Ее в самом деле убили: нужны ежедневные сводки с фронта посевных работ, и посылают ее, Веру, на этот раз недели на две, до окончания сева.

– Сейчас, когда у меня мама, – сказала Вера. – Я люблю ездить, как никто. Но мама этого не поймет. Мы не виделись три года, и вдруг – я уеду…

– Ешь халву, – сказала Нюта. – Ты пыталась с этим чудовищем говорить?

– Я спросила: «Это приказ?» Он сказал: «Если хотите». Я спросила: «Его отменить нельзя?» Он посмотрел на меня – ты знаешь, как он умеет смотреть, – и сказал: «Сев отменить нельзя». И все. Точка. Межонок – с вещами на выход.

– Господи, когда все это кончится? – сказала Нюта. – Ешь халву.

Они поговорили о главном редакторе, человеке новом и непонятном. Нюта сказала, что, когда он сердится, глаза у него становятся белесыми, «как у вареной рыбки». И еще ей кажется, что главный неравнодушен к Вере. А если он посылает ее в самые дальние и долгие командировки, то лишь с одной целью – изгнать из себя беса.

Нюта всегда что-нибудь придумает. Вере же было не до шуток. Она просто не знала, как скажет дома о своем отъезде. Танька и Дима привыкли, с ними проще. Но мама! Бедная мама! Хорошо, что главный дал ей сутки отсрочки. Этот день она целиком посвятит матери, покажет ей город, музеи…
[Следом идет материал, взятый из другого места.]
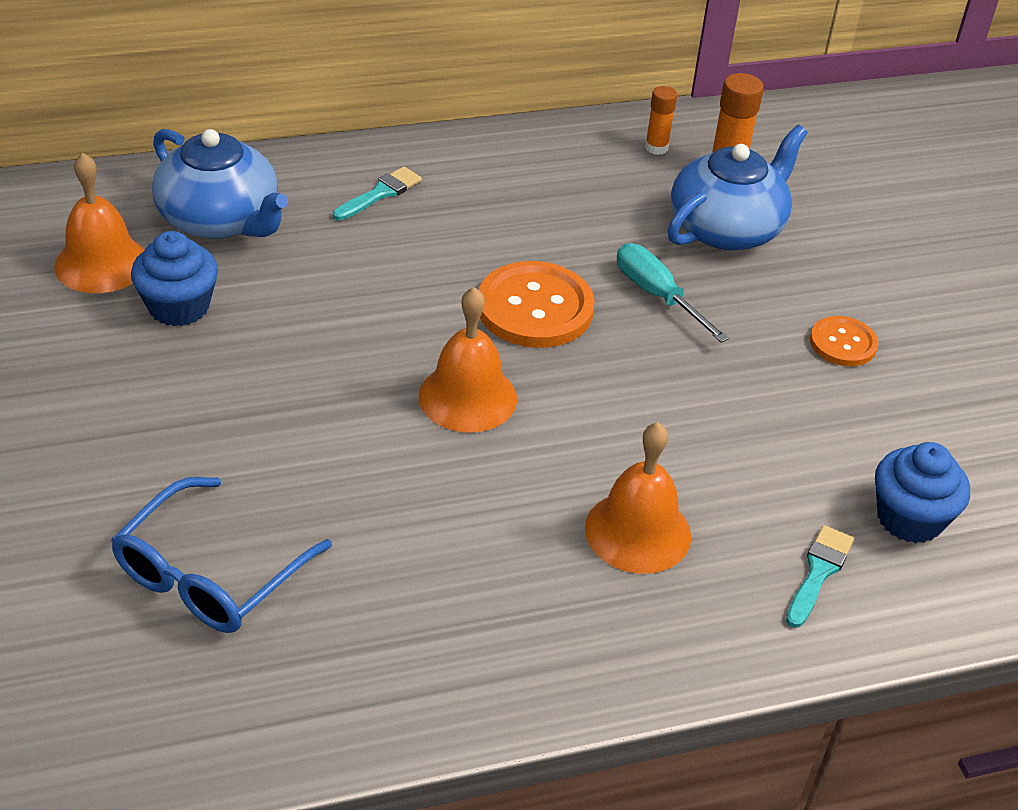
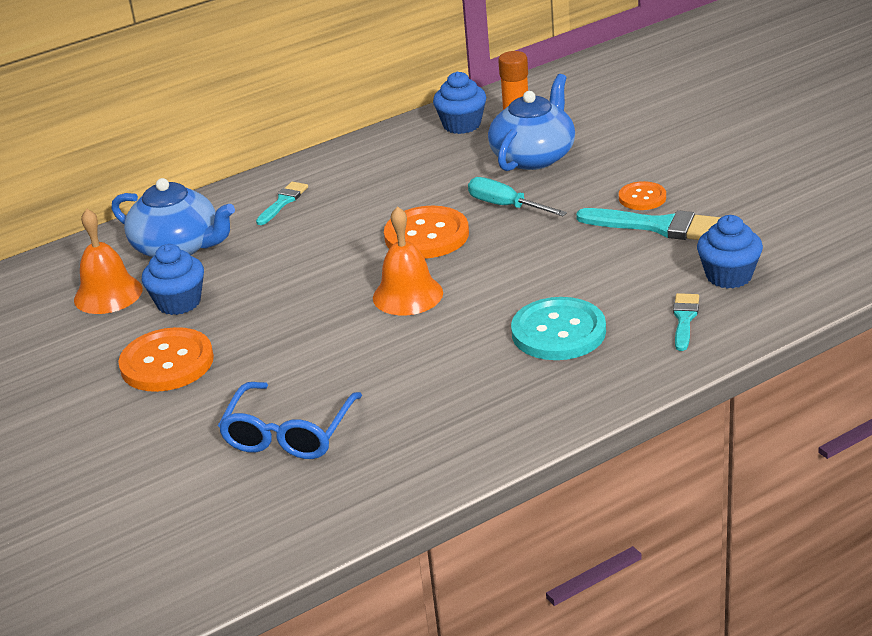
camera: 10 degrees left, 10 degrees down
orange bell [585,422,691,574] -> turquoise button [511,297,606,360]
orange glue stick [645,86,677,155] -> blue cupcake [433,72,486,134]
none -> orange button [118,327,214,392]
none -> turquoise brush [576,208,721,240]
К полудню они уже видели все, что можно было увидеть, прошлись по главной улице, побывали в двух музеях – краеведческом и изобразительных искусств. Мать удивлялась и радовалась, что у Веры и здесь уже столько знакомых, – то и дело ее окликали какие-то люди, здоровались с ней на ходу, а иногда останавливались, и она знакомила их с матерью, чувствуя, что матери это приятно. В краеведческом Вера и сама, как ни странно, была впервые и теперь с интересом разглядывала экспонаты времен гражданской войны – пушку, винтовки, воззвания на пожелтевшей бумаге, листовки, фотографии Кочубея и Соломахи, легендарной героини, чернокосой красавицы, казненной белогвардейцами.
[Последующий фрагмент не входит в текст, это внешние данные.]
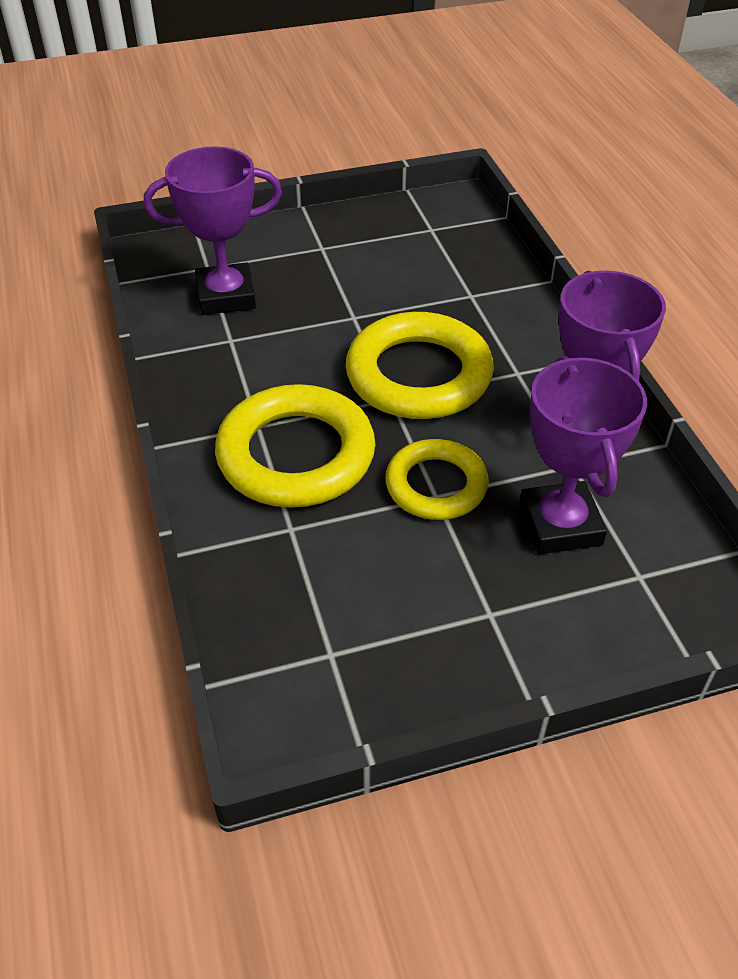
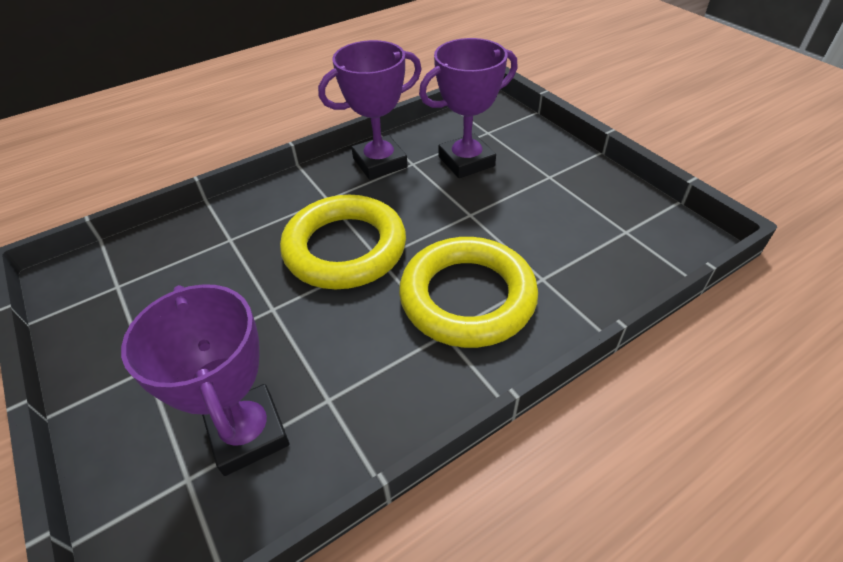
camera: 105 degrees left, 0 degrees up
yellow ring [385,439,489,520] -> none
Зато она хорошо знала сегодняшний день этого города, его промышленность и сельское хозяйство, дары его заводов и полей. Она показала матери макеты компрессоров и холодильных установок – продукцию Диминого завода. Мать с уважением осматривала макеты, обходила станки и вдруг ревниво спросила:

– А твоего, дочушка, тут ничего нема?